For the underground entrepreneurs of 300 North Washington Street, the construction of the bridge meant the end of their neighborhood. In late 1951, Marie and her family left behind her brothels at 313 and 317 North Washington Street, a few steps ahead of the wrecking ball. The Famous Door had closed two years before, along with a beauty shop Marie had run next to it for two years. With the disintegration of the friendly relationship between Peoria’s police and its madams, the family needed to regroup. Marie chose to move her family to the 2400 block of South Adams—four and a half miles away from the old red-light district, in an undeveloped part of town that had few black residents but offered cheaper rents and less ramshackle housing stock. The family loosened up, subdividing into its various specialties. Richard’s grandfather devoted himself to his new pool hall; Richard’s uncle Dickie turned to drug running and counterfeiting; Buck and Ann remained connected to prostitution; and Marie went back to bootlegging, hanging up her spurs as a madam at age fifty-two.
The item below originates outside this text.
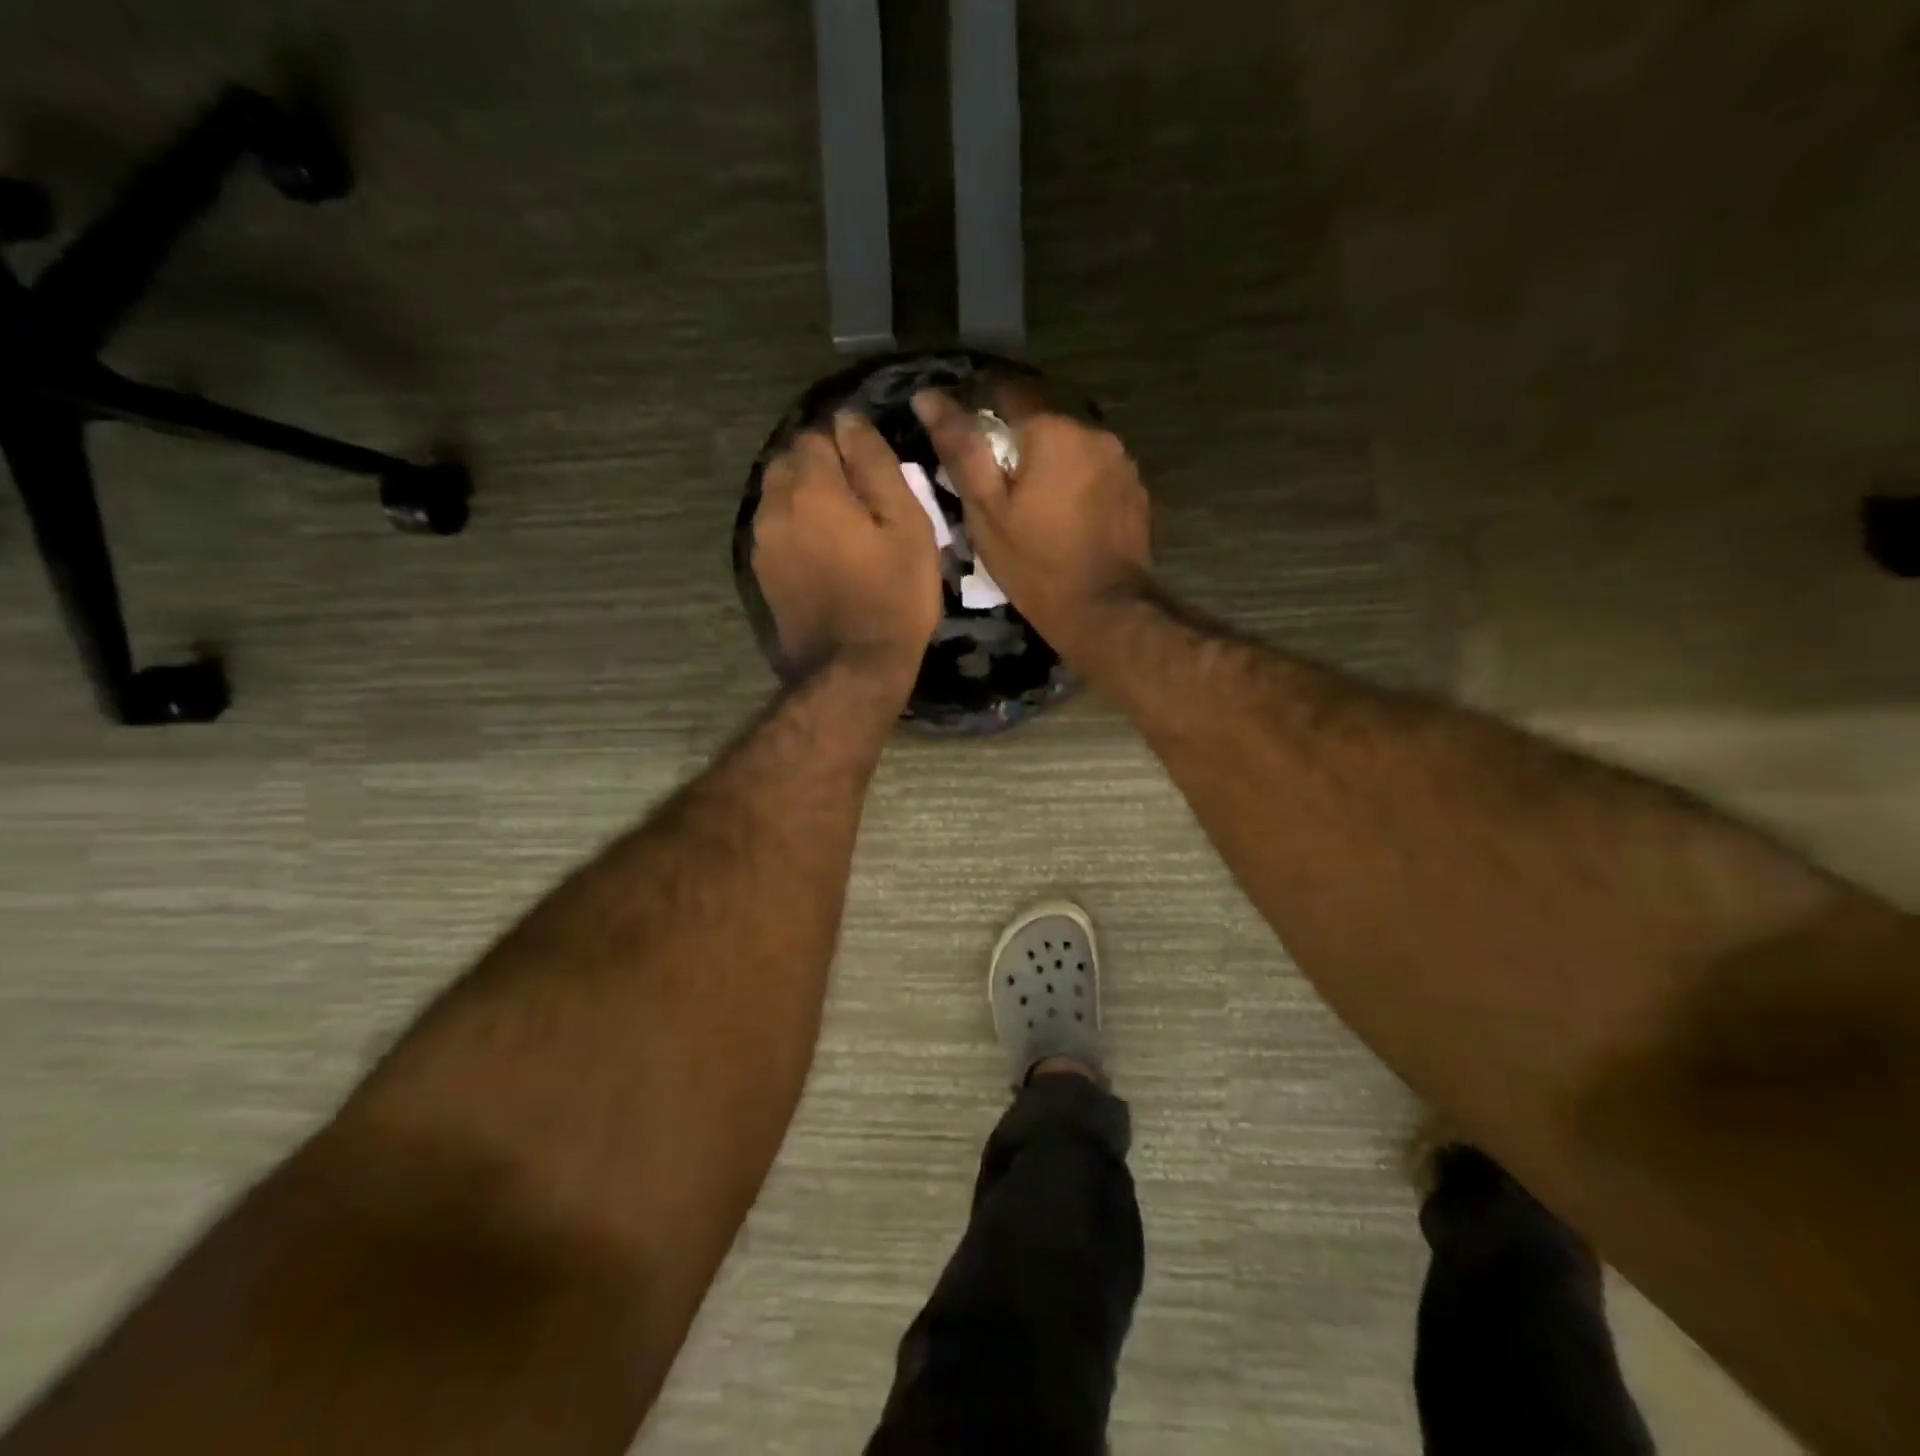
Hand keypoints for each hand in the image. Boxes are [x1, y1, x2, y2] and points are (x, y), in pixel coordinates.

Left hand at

An era, Marie’s era, was drawing to a close. Richard enrolled in the nearly all-white Blaine-Sumner elementary school, smarting from his most recent expulsion, and reached for another chance at a fresh start.

CHAPTER 4
Glow, Glow Worm, Glow

Peoria, 1952–1956

M
rs. Margaret Yingst, sixth-grade teacher at Blaine-Sumner elementary school and a woman who looked and dressed like an older version of Snow White, had a problem on her hands. When she took attendance after the ringing of the morning bell, there was usually a hitch at the
P
s. “Richard Pryor? Richard?” No answer. Half an hour later, Richard ambled into class and sat down at a desk in the first row. He looked ragged, as if he’d been up half the night.